The second message was from Alex.
Bobbie Draper and he were on the prime minister’s ship and burning for Luna with the escort fleet watching their backs. Everyone was pretty freaked-out, but he thought they were okay for the time being. The relief ships were on their way and due in a day or two. He hadn’t had any word from Naomi, wherever she was. Or, more to the point, from Amos. He made a joke about Amos surviving anything, and how this wasn’t the first planet that had blown up on him, but the humor carried the same dread and fear that Holden felt. When Alex signed off, he replayed the whole message from the start three more times, just to hear the familiar voice.
He started to record a response, but the restaurant was too open and too public for the things he wanted to say, so he promised himself he’d get to it when he was back in his quarters. He finished as much of the curry as he could stomach and the restaurant light slowly shifted from yellow to gold, the colors of a false sunset on a planet many of the people there had never seen except on screens. He paid the check and the waiter came, offering a variety of after-dinner desserts or drinks. The man’s gaze lingered long enough that, while it was all within the bounds of politeness, it was pretty clear that Holden could have asked for some other things too.
Holden’s mind shifted on most of the questions. More food, more drink, more sleep, more sex. Any sex. He was aware of a deep and oceanic cavern of want in his belly. Something that was like hunger or thirst, exhaustion or lust, but that wouldn’t be satisfied. He didn’t have words for it, except that it left him quick to anger and despair. Lingering behind it all, the fear that he wouldn’t ever have his crew back on his ship made him feel gut-punched.
And then the word for it came. He was homesick, and the Rocinante, wonderful as she was, wasn’t home unless Alex and Amos and Naomi were in her. He wondered how long the feeling would last if they never came back. How long he’d wait for them, even once he knew they wouldn’t return. The waiter smiled gently down at him.
“Nothing,” Holden said. “Thanks.”
He walked out to the main corridor, mentally rehearsing what he’d say to Alex and how he’d say it. Anything he said was going to be examined by the Martian communications service, so he didn’t want to put anything in it that was open to misinterpretation. The problem with that being that he always knew what he meant by things, and didn’t see the other readings until someone made them. Maybe he could just make a few jokes and say that he was ready to have everyone back together.

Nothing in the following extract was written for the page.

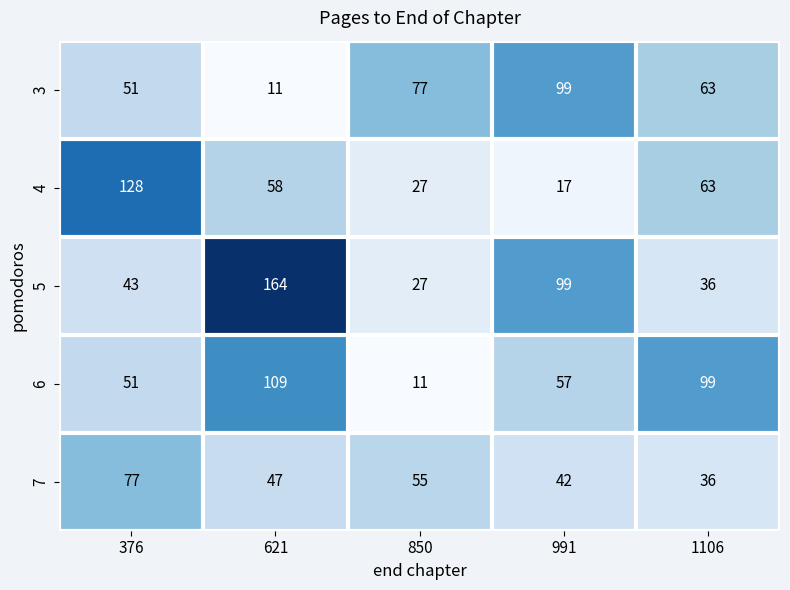

What is the difference between the second highest and second lowest values in the 7 series?

13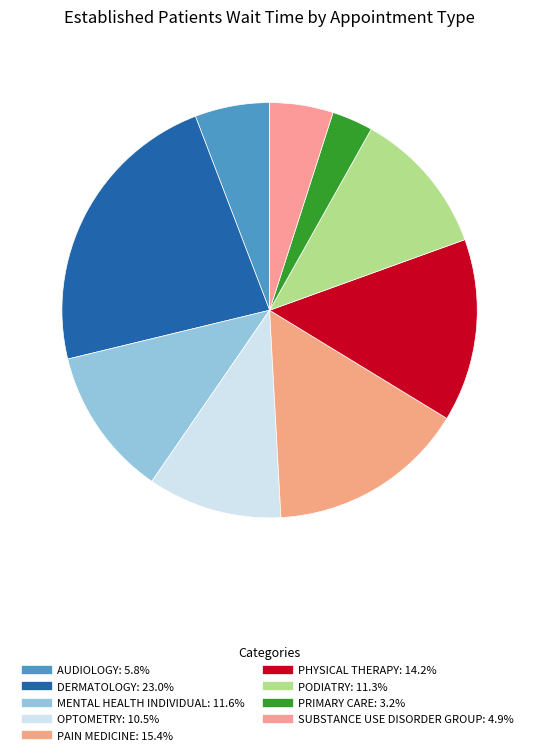

To the nearest percent, what is the difference between the PHYSICAL THERAPY and OPTOMETRY slice percentages?

4%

When his hand terminal buzzed a connection request, he accepted it, his mind primed to expect Alex even though light delay made that impossible. Drummer scowled out at him from the screen. “Mister Holden, I was wondering if you could stop by the auxiliary security office.”
“I guess,” Holden said, suddenly wary. He still half expected Drummer to turn out to be playing some angle of her own. “Is it something I should know about now?”
A stream of cursing came from the background, growing louder. Drummer stepped aside and Fred lurched into the screen. “If we were talking about it on the network, you wouldn’t be coming in here.”
“Right,” Holden said. “On my way.”
In the security office, Fred was pacing, his hands clasped behind his back, when Holden arrived. He nodded sharply by way of greeting. Drummer, at her seat, was a model of the crisp professionalism designed to offer no reason for the boss to yell at you. That was fine. Holden didn’t mind being the one who got yelled at.
“What’s the matter?”
“Medina went dark,” Fred said. “She was supposed to report in this morning, but with everything being at loose ends, I didn’t worry. She’s missed two opportunities since then. And… Drummer? Show him.”
The security chief pulled up a schematic of the solar system. At scale, even Jupiter and the sun were hardly more than a bright pixel. Thousands of dots showed the traffic in-system. Ships and bases, satellites and probes and navigation buoys. All of humanity in a nutshell. With a motion and a syllable, most of the clutter vanished. In its place, a couple dozen green dots with the word UNDETERMINED where the identification codes should be made a rough cloud. Someone’s statistics run with a small but significant correlation.
“As soon as the station went dark,” Drummer said, “we saw these. Twenty-five new plumes. All of them have drive signatures that match Martian military ships, and all of them are under heavy burn for the Ring.”
“Heavy burn?”
“Eight to ten g to start, curving down, which means they’re running at the limit of their drives.”